DWS has broadened its line-up of climate-focused ETFs in Europe with three new equity funds that are aligned with the carbon reduction goals of the Paris Agreement.
Listed on London Stock Exchange in US dollars and pound sterling, as well as on Deutsche Börse Xetra in euros, the new ETFs provide large and mid-cap exposure to stocks from the US, Europe, and Japan.
They are the Xtrackers USA Net Zero Pathway Paris Aligned UCITS ETF (XNUS GY), which comes with an expense ratio of 0.10%, and the Xtrackers Europe Net Zero Pathway Paris Aligned UCITS ETF (XEPA GY) and Xtrackers Japan Net Zero Pathway Paris Aligned UCITS ETF (XNJP GY), both of which are priced at 0.15%.
The new listings build upon DWS’s two existing Paris-aligned ETFs which debuted in March and target equities from developed markets globally and the eurozone. The Xtrackers World Net Zero Pathway Paris Aligned UCITS ETF (XNZW GY) and Xtrackers EMU Net Zero Pathway Paris Aligned UCITS ETF (XNZE GY) have expense ratios of 0.19% and 0.15%, respectively.
Simon Klein, Global Head of Passive Sales at DWS, said: “We see impact investing as one of the major future tasks for asset managers. With these new ETFs, we are expanding our range of climate agreement-oriented ETFs to include important investment regions with a view to performance potential and diversification.
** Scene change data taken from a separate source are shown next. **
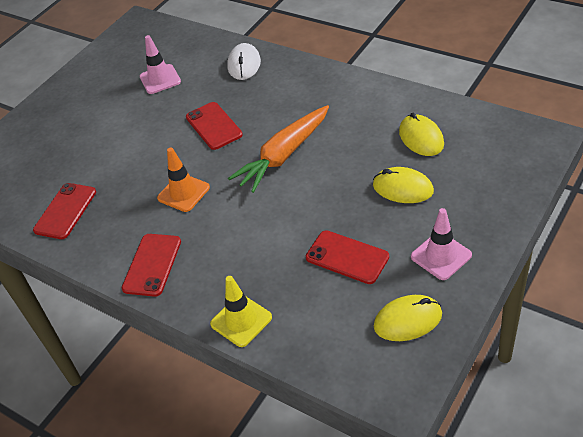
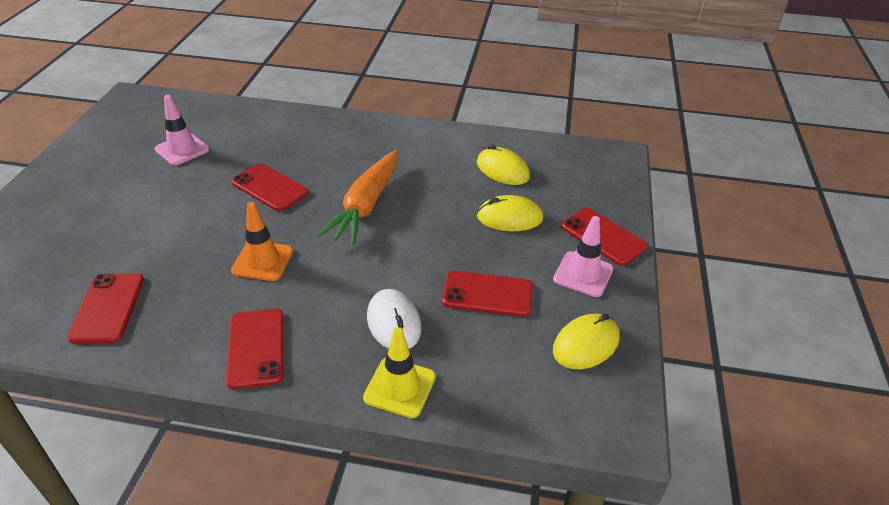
camera: 30 degrees left, 5 degrees down
white mouse [227,43,261,80] -> white mouse moved to [367,289,421,349]
none -> red phone [561,208,647,266]

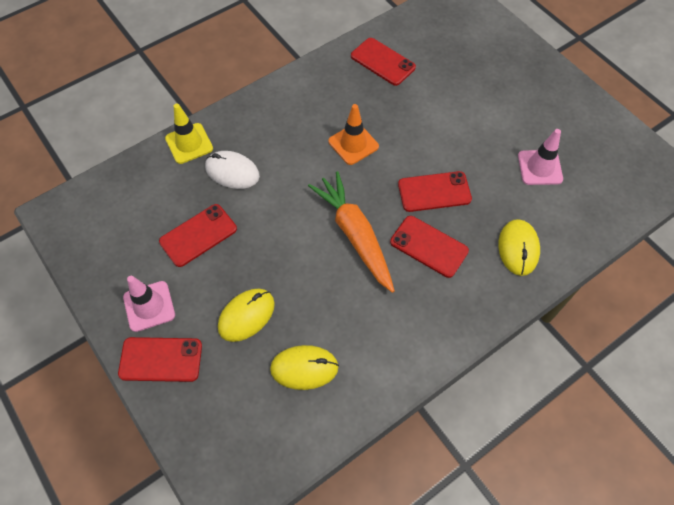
camera: 135 degrees right, 20 degrees up
red phone [226,309,283,389] -> red phone moved to [390,216,469,278]
yellow mouse [553,314,620,369] -> yellow mouse moved to [498,219,540,276]

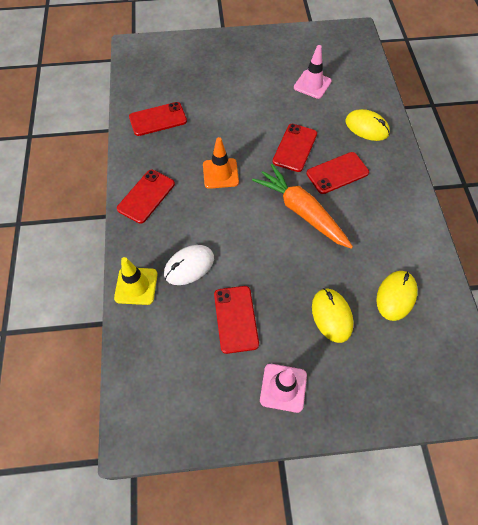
camera: 60 degrees left, 0 degrees up
red phone [118,337,202,382] -> red phone moved to [117,170,175,224]
orange carrot [308,171,395,293] -> orange carrot turned 45 degrees clockwise [252,164,353,249]

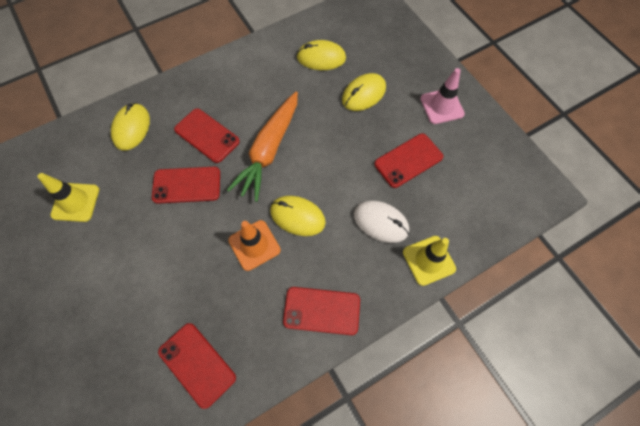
camera: 115 degrees left, 5 degrees up
pink traffic cone [294,45,332,99] -> yellow traffic cone [37,173,99,222]
none -> yellow mouse [270,196,326,236]

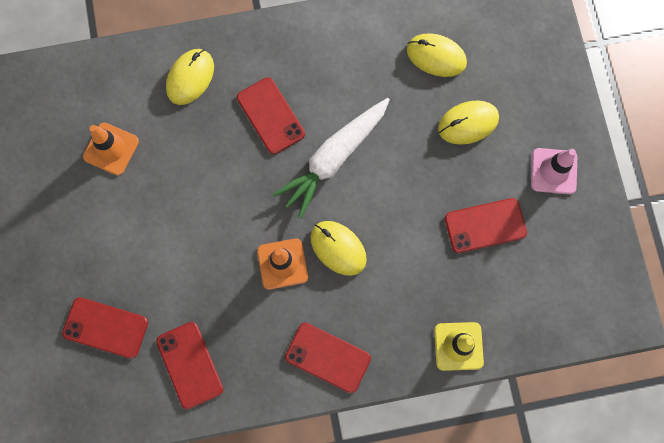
camera: 20 degrees right, 10 degrees up
yellow traffic cone [37,173,99,222] -> orange traffic cone [83,122,139,175]
red phone [152,167,220,204] -> red phone moved to [62,297,148,359]
orange carrot [227,91,298,202] -> white carrot [273,98,390,219]
white mouse [354,201,409,243] -> none

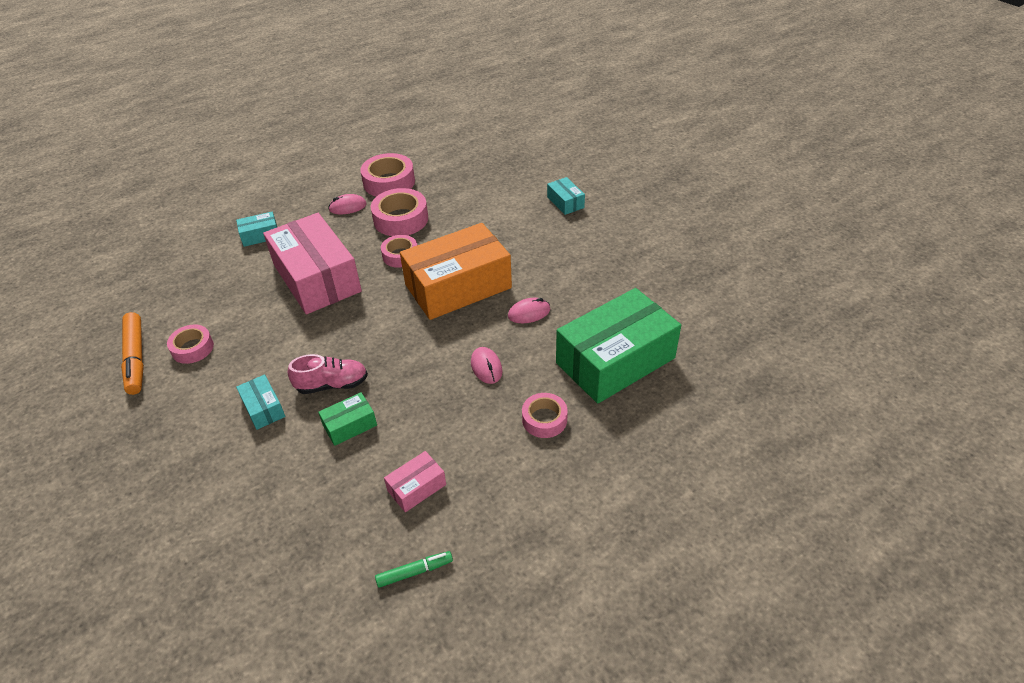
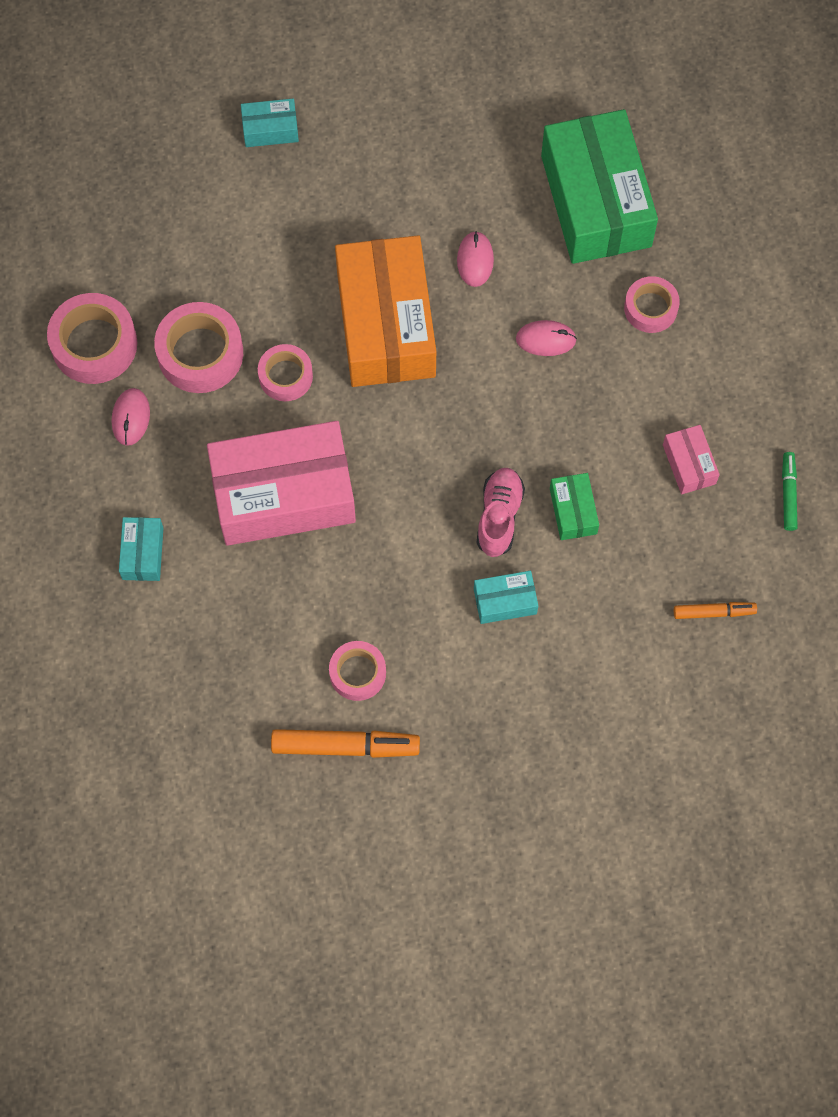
camera: 70 degrees left, 25 degrees up
none -> orange marker [674,602,757,619]

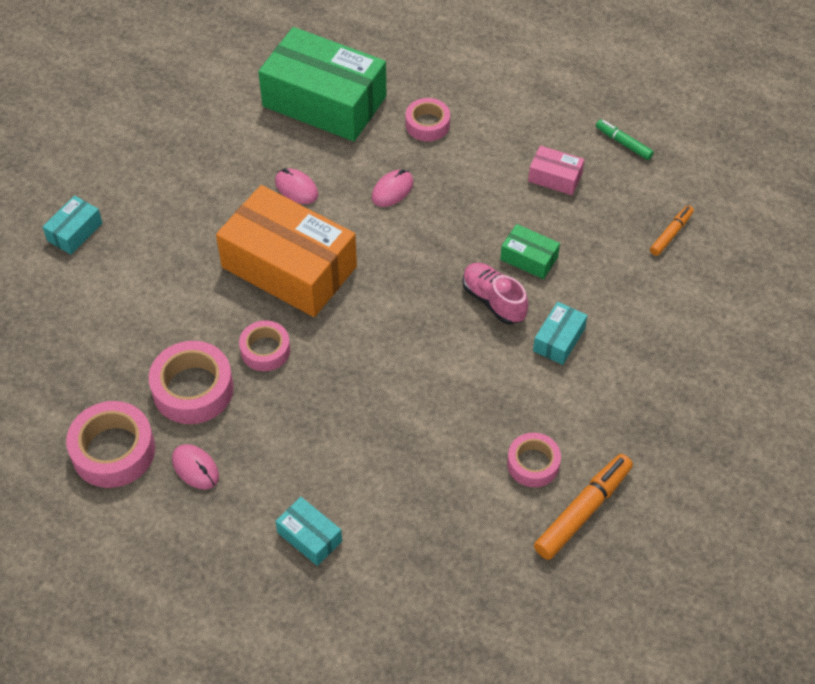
camera: 50 degrees left, 15 degrees down
pink box [207,421,356,546] -> none

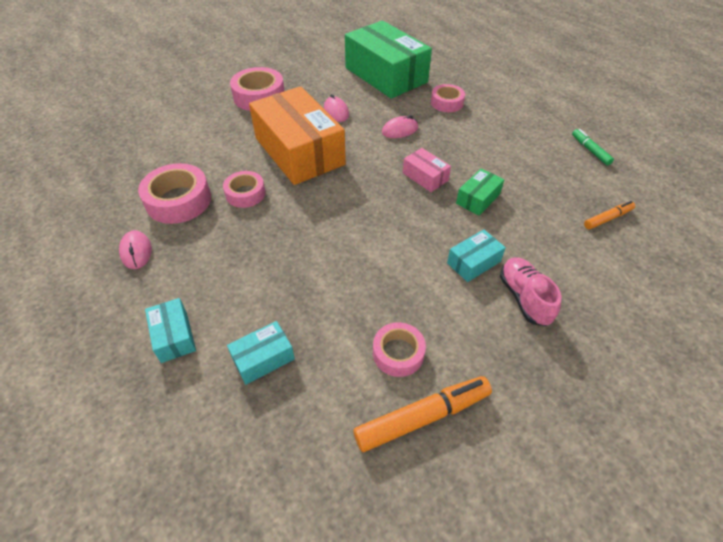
camera: 25 degrees right, 5 degrees down
turquoise box [43,195,102,255] -> turquoise box moved to [227,321,295,385]
pink tape [66,401,155,488] -> pink tape moved to [230,67,285,111]
pink shoe [463,263,529,325] -> pink shoe moved to [500,257,562,326]
green box [500,224,560,279] -> green box turned 75 degrees clockwise [456,168,504,216]
pink box [528,146,585,195] -> pink box moved to [403,148,451,192]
The recent CREATE Report has shown that institutional investors are looking for solutions to implement impact investing in their portfolios.”
Methodology
All five ETFs track Solactive ISS ESG Net Zero Pathway indices which satisfy the requirements of the EU’s Paris Aligned Benchmark (PAB) regulation, aligning with a trajectory to limit global warming to 1.5°C above pre-industrial levels by 2050.
The indices go beyond the PAB requirement, however, incorporating recommendations from the Institutional Investors Group on Climate Change (IIGCC) to ensure that climate metrics are the primary driver of active company weights.
The indices first screen out violators of international principles, companies with very low overall ESG scores, firms deemed to be hampering certain UN Sustainable Development Goals, and issuers with business activities linked to coal mining, fossil fuels, oil sands, tobacco, and weapons.
The indices then weight the remaining constituents in order to satisfy the EU’s PAB requirement. This translates to an immediate 50% reduction in weighted average carbon intensity compared to the initial universe as well as a 7% annual decarbonization going forward.
Based on the IIGCC’s recommendations, the indices then further tilt constituent weights in favour of companies that have adopted science-based emissions targets, those that maintain high climate disclosure standards, and those that generate significant green revenues.
All five ETFs are classified as Article 9 products under the EU’s Sustainable Finance Disclosures Regulation (SFDR).